Speaking about their connection, Auerbach said: “He appreciated the fact that I wasn’t sitting with the rest of the feminazis in the press pack.”

Justice Lee asks why he is being asked to go down ‘rabbit hole’ of ‘sordid’ evidence

Justice Lee quizzed Channel Ten’s lawyer about how the “sordid” evidence of Seven allegedly paying for sex workers and drugs had any bearing on the defamation proceedings.

“If I form the view that Mr Lehrmann is a man whose credit has been so impugned that I’d be unwilling to accept anything he said, unless it’s corroborated by a witness whose evidence I accept, or contemporaneous material, why would it be appropriate for me to get into this somewhat … how can I put it, sordid … [evidence]?”

“I am reluctant to go down paths which I don’t need to go.”

Journalism and the code of ethics under scrutiny

Justice Michael Lee was very interested over the course of Thursday and Friday’s proceeding with the importance of the code of ethics to journalists.

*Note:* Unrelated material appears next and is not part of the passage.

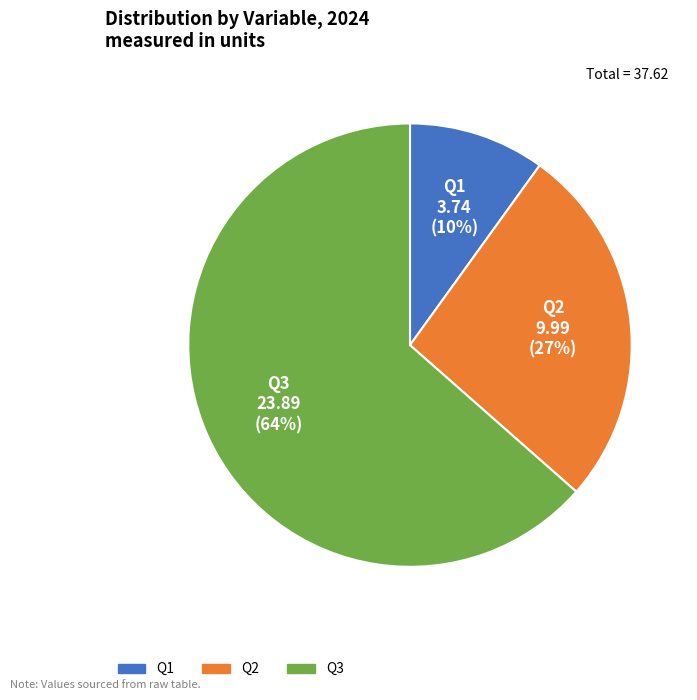

What is the smallest slice in the pie chart?

Q1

On Thursday, Lee requested information from counsel about how many of the journalists and producers at The Project involved in the Brittany Higgins interview, which is the subject of the defamation proceedings, were members of the Media Entertainment and Arts Alliance (MEAA).

Collins told the court no one involved in that episode of The Project was a member of the MEAA and therefore was not subject to the code of ethics, from which Lee read aloud during Friday’s proceedings, specifically focusing on two points:

  • Report and interpret honestly, striving for accuracy, fairness and disclosure of all essential facts. Do not suppress relevant available facts, or give distorting emphasis. Do your utmost to give a fair opportunity for reply

  • Do not allow personal interest, or any belief, commitment, payment, gift or benefit, to undermine your accuracy, fairness or independence

“Call me old fashioned but I would have thought, certainly when I was a copy boy at John Fairfax, and I was speaking to journalists, I would have thought that they believed that they should report and interpret honestly, striving for accuracy, fairness and disclosure of all the essential facts and would not allow a personal interest or any belief to undermine the accuracy, fairness or independence of the reporting,” Lee said.

Collins told the court that journalism was “a complicated profession, evolving profession involving different mediums of communication, different business exigencies”.